There are discrepancies between who knew certain details (whether the relationship was very open; who knew if she was dying), but compared to the criminal stakes of The Imposter — or many of Errol Morris’ documentaries, including Tabloid and The Thin Blue Line — these feel strangely arbitrary and rather weightless. The interviewees discuss again and again how different their perspectives are, but the stakes of these discrepancies are too minor to justify this much feeling. Both Gulkin and Michael are compelled to write their version of the events, and Gulkin, at one point, claims that only his story will capture the truth of the matter — but, since Polley has Michael read a good portion of his own, I’m curious to how different Gulkin’s would actually be. From what I can tell, both recall the same portrait of Diane.
At one point, Polley makes clear that, when crafting Stories, she was partly motivated to prevent Gulkin from publishing his own take, as she felt it essential to include a multitude of voices instead of simply the man’s take on these events. Regardless, Stories We Tell comes to consist of these people discussing the indelible nature of truth instead of actually investigating it, never giving a sense of what’s missing from one story or another. There’s something oddly off: the family members feel slightly congratulatory about their philosophical revelations but never inquisitory. What manages to prompt them is left too ambiguous, and Polley seems so intent on revealing herself as a manipulator in the process that it overtakes any issues of fact, almost completely removed from the content at hand. Instead of letting the questions about the nature of truth develop organically out of her process, I felt as if Polley had almost forced this “nature of truth theme” onto the film.

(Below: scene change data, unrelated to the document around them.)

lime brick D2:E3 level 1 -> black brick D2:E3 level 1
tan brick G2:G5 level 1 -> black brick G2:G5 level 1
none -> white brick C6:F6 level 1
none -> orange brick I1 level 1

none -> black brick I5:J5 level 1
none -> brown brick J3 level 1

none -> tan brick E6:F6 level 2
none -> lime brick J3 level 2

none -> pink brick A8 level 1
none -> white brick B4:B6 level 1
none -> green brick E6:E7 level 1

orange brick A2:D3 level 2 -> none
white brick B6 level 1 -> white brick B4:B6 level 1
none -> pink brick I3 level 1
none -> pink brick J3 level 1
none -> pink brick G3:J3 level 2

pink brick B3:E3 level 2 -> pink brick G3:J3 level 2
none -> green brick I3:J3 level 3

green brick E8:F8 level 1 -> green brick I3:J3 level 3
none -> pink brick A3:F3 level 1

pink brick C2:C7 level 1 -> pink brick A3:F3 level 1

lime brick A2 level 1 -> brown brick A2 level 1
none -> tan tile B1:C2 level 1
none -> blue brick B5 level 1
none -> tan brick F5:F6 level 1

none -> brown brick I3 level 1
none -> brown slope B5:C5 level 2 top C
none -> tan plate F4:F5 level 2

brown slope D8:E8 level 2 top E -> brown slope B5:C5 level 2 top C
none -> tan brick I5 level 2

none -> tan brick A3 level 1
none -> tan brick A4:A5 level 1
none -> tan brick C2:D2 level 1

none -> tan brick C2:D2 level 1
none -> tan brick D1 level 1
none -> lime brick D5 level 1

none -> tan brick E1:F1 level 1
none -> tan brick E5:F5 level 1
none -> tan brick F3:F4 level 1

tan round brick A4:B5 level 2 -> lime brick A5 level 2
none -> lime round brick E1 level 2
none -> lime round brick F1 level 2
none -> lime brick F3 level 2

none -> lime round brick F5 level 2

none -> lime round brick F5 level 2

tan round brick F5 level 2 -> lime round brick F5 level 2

Somewhere in this issue might be Polley’s own presence in Stories We Tell — or, lack thereof. She’s physically visible throughout, but we rarely get a sense of her own motivation and what’s been guiding her through this undertaking. She never makes clear what, as a child, her relationship to her mother was like, nor how these new stories change the way she feels. There’s a scene where her father reads an email addressed to Polley, which asks whether the documentary (and the self-questioning one about the nature of truth) is a shield to hide both her actual guilt and the confrontation of personal emotions. It almost feels like Polley is “hanging a lantern,” a term used in TV writing to point out one’s own faults as a means of justifying them. Stories We Tell never feels like the “interrogation” Polley has promised at the start, but instead a meandering search for meaning that, as it so happens, leads to the final paradox: Stories We Tell constantly tells us about the manner in which narratives refract perception and truth, but the multitude of voices don’t leave ambiguity. What they create is a cohesive story.
Perhaps my issues with Stories We Tell come down to the film’s valuing of feelings over actual facts — that the differences are less what happens than how we feel about these people and their lives. While the film portends great themes about narrative, truth, and cinema, it is really Polley’s personal attempt to work through the relationship with a mother she never truly got to know — a desire so strong that she feels compelled to create her own Super 8 memories of her. The emotional core of Stories We Tell develops out of one’s inability to tell the past, but I would argue that the content she presents never reflects truth. Polley, to her absolute credit, is a very clear and concise storyteller, but perhaps not one fit for the lofty themes her film aspires toward.